TASK:
Please transcribe exactly the lines from the first line of the records below through the line containing "border-bottom:5px solid #7b7f88;", including both, and omit all pictures.

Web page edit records

■ ■ ■

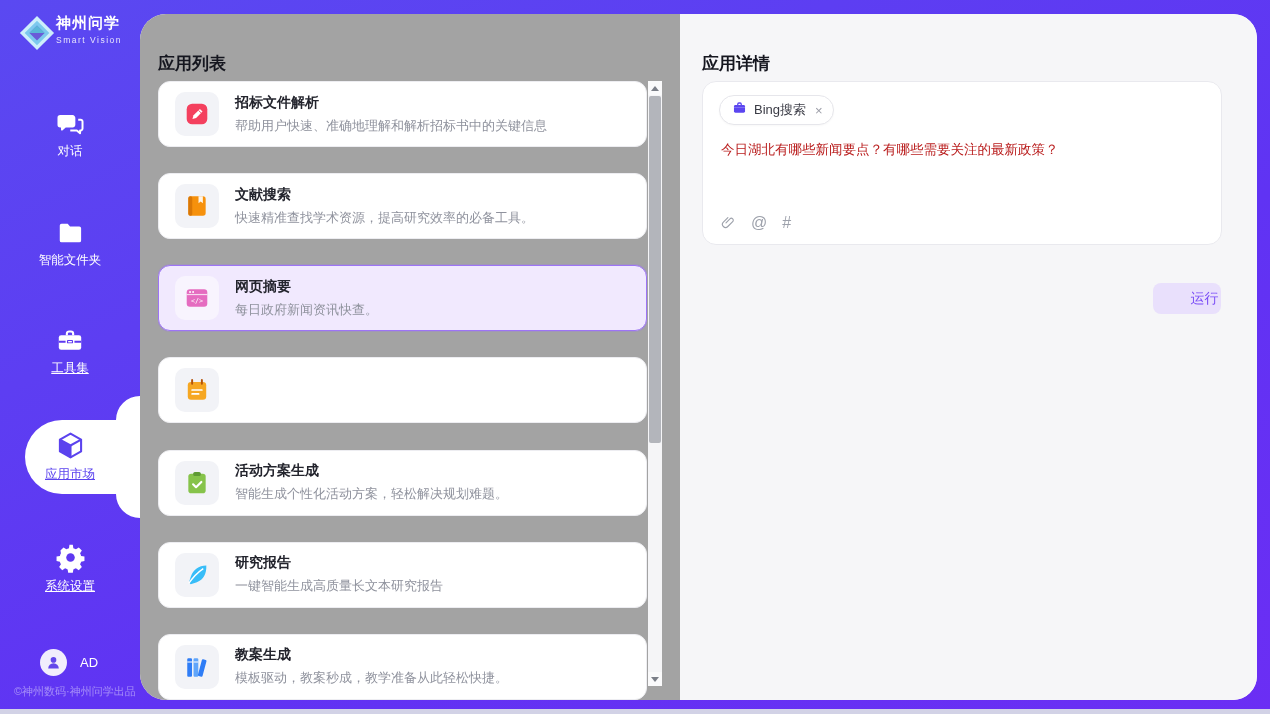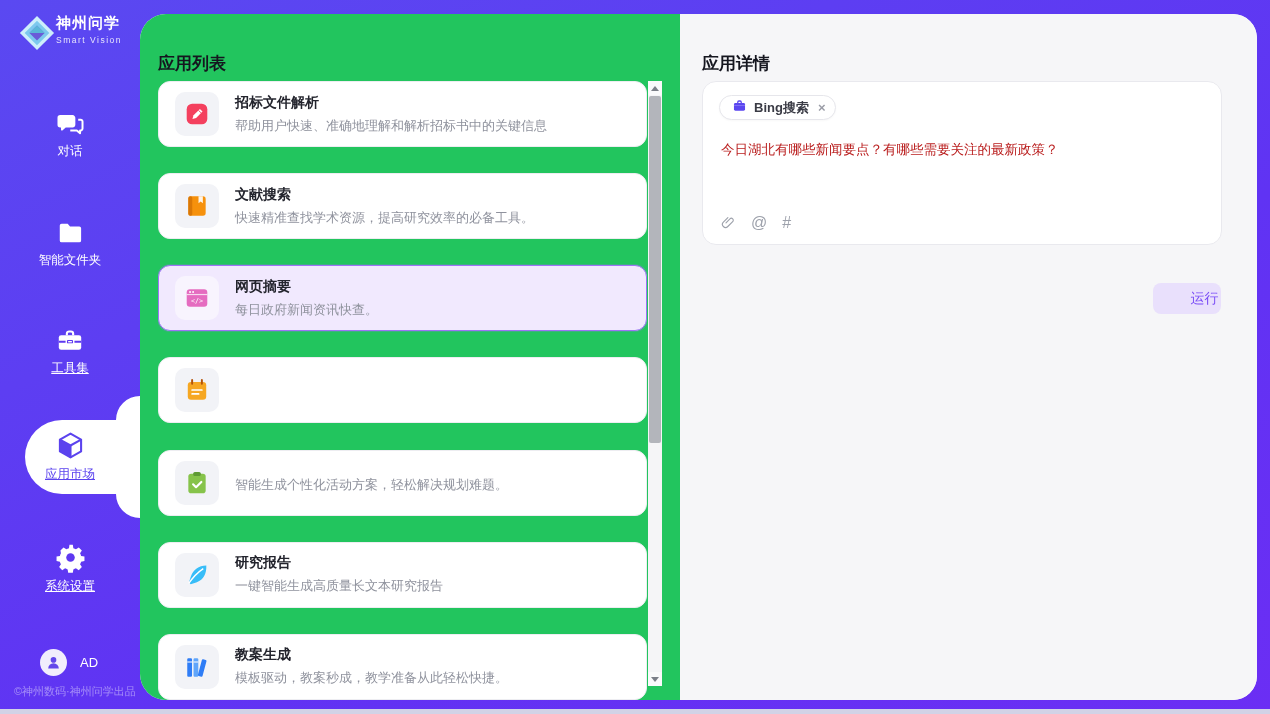--- a/index.html
+++ b/index.html
@@ -30,21 +30,21 @@
             display:flex; align-items:center; justify-content:center; }
   .user-name { color:#fff; font-size:13px; }
   .side-footer { position:absolute; left:14px; bottom:15px; font-size:11px; color:rgba(255,255,255,.42); }
 
   
   .content { position:absolute; left:140px; top:14px; width:1117px; height:686px;
              background:#fff; border-radius:26px 24px 24px 26px; display:flex; overflow:hidden; z-index:1; }
   .panel-title { position:absolute; top:38px; font-size:17px; font-weight:bold; color:#15161f; }
 
   
-  .list-panel { position:relative; width:540px; height:100%; background:#22c55e; }
+  .list-panel { position:relative; width:540px; height:100%; background:#a3a3a3; }
   .list-panel .panel-title { left:18px; }
   .apps { position:absolute; left:18px; top:67px; width:489px; bottom:0;
           overflow:hidden; display:flex; flex-direction:column; gap:13px;justify-content:space-between; }
   .app-card { min-height:66px; height:66px; border:1px solid #ededf1; border-radius:12px;
               background:#fff; display:flex; align-items:center; padding:0 16px; gap:16px; cursor:pointer; }
   .app-card.selected { background:#f1e9fe; border:1px solid #9d74f6; box-shadow:0 0 0 1px rgba(157,116,246,.25); }
   .icon-box { width:44px; height:44px; border-radius:10px; background:#f2f3f7; flex:0 0 44px;
               display:flex; align-items:center; justify-content:center; }
   .app-card.selected .icon-box { background:#f8f4fe; }
   .app-title { font-size:14px; font-weight:bold; color:#23242d; }
@@ -59,23 +59,23 @@
             border-bottom:5px solid #7b7f88; }
   .tri-down { width:0; height:0; border-left:4px solid transparent; border-right:4px solid transparent;
             border-top:5px solid #7b7f88; }
   .sb-thumb { position:absolute; left:1px; top:15px; width:12px; height:347px; background:#b3b5bb; border-radius:2px; cursor:grab; }
 
   
   .detail-panel { position:relative; flex:1; height:100%; background:#f6f6f8; border-radius:0 24px 24px 0; }
   .detail-panel .panel-title { left:22px; }
   .detail-card { position:absolute; left:22px; top:67px; width:520px; height:164px; background:#fff;
                  border:1px solid #e9e9ee; border-radius:14px; }
-  .chip { position:absolute; left:16px; top:13px; height:25px; padding:0 10px 0 12px;
+  .chip { position:absolute; left:16px; top:13px; height:30px; padding:0 10px 0 12px;
           border:1px solid #e6e6eb; border-radius:16px; background:#fff;
-          display:inline-flex; align-items:center; gap:7px; box-shadow:0 1px 2px rgba(0,0,0,.03); cursor:pointer;font-weight:bold; }
+          display:inline-flex; align-items:center; gap:7px; box-shadow:0 1px 2px rgba(0,0,0,.03); cursor:pointer; }
   .chip-label { font-size:13px; color:#3a3b45; }
   .chip-x { font-size:13px; color:#9a9ca6; margin-left:2px; cursor:pointer; }
   .prompt { position:absolute; left:18px; top:58px; width:478px; height:68px; border:none; outline:none;
             resize:none; background:transparent; font-family:inherit; font-size:13.5px; line-height:1.55;
             color:#b91c1c; }
   .input-icons { position:absolute; left:18px; bottom:13px; display:flex; align-items:center; gap:15px;
                  color:#9da1ab; }
   .txt-ic { font-size:16px; line-height:1; cursor:pointer; }
   .clip-ic { cursor:pointer; display:flex; }
   .run-btn { position:absolute; right:36px; top:269px; width:68px; height:31px; border:none; border-radius:8px;
@@ -210,20 +210,21 @@
           </div>
           <div class="app-card">
             <span class="icon-box">
               <svg width="26" height="26" viewBox="0 0 24 24">
                 <rect x="4" y="3.5" width="16" height="18" rx="2.6" fill="#86c34a"></rect>
                 <rect x="8.5" y="1.8" width="7" height="3.8" rx="1.5" fill="#5f9a34"></rect>
                 <path d="M8.4 13.2l2.7 2.7 4.9-4.9" stroke="#fff" stroke-width="2" fill="none" stroke-linecap="round" stroke-linejoin="round"></path>
               </svg>
             </span>
      <span>
+       <div class="app-title">活动方案生成</div>
        <div class="app-desc">智能生成个性化活动方案，轻松解决规划难题。</div>
      </span>
           </div>
           <div class="app-card">
             <span class="icon-box">
               <svg width="26" height="26" viewBox="0 0 24 24">
                 <path fill="#38bdf8" d="M20.6 3.2c-7.2.2-11.9 3.7-14.1 9.8l-2 5.9 1.7 1.7 5.7-2c6.1-2.3 9-7.7 8.7-15.4z"></path>
                 <path d="M4.4 19.8C9 13 13.2 9.2 17.8 6.1" stroke="#fff" stroke-width="1.3" fill="none"></path>
               </svg>
             </span>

■ ■ ■

SOLUTION TO THIS TASK:
--- a/index.html
+++ b/index.html
@@ -30,21 +30,21 @@
             display:flex; align-items:center; justify-content:center; }
   .user-name { color:#fff; font-size:13px; }
   .side-footer { position:absolute; left:14px; bottom:15px; font-size:11px; color:rgba(255,255,255,.42); }
 
   
   .content { position:absolute; left:140px; top:14px; width:1117px; height:686px;
              background:#fff; border-radius:26px 24px 24px 26px; display:flex; overflow:hidden; z-index:1; }
   .panel-title { position:absolute; top:38px; font-size:17px; font-weight:bold; color:#15161f; }
 
   
-  .list-panel { position:relative; width:540px; height:100%; background:#22c55e; }
+  .list-panel { position:relative; width:540px; height:100%; background:#a3a3a3; }
   .list-panel .panel-title { left:18px; }
   .apps { position:absolute; left:18px; top:67px; width:489px; bottom:0;
           overflow:hidden; display:flex; flex-direction:column; gap:13px;justify-content:space-between; }
   .app-card { min-height:66px; height:66px; border:1px solid #ededf1; border-radius:12px;
               background:#fff; display:flex; align-items:center; padding:0 16px; gap:16px; cursor:pointer; }
   .app-card.selected { background:#f1e9fe; border:1px solid #9d74f6; box-shadow:0 0 0 1px rgba(157,116,246,.25); }
   .icon-box { width:44px; height:44px; border-radius:10px; background:#f2f3f7; flex:0 0 44px;
               display:flex; align-items:center; justify-content:center; }
   .app-card.selected .icon-box { background:#f8f4fe; }
   .app-title { font-size:14px; font-weight:bold; color:#23242d; }
@@ -59,23 +59,23 @@
             border-bottom:5px solid #7b7f88; }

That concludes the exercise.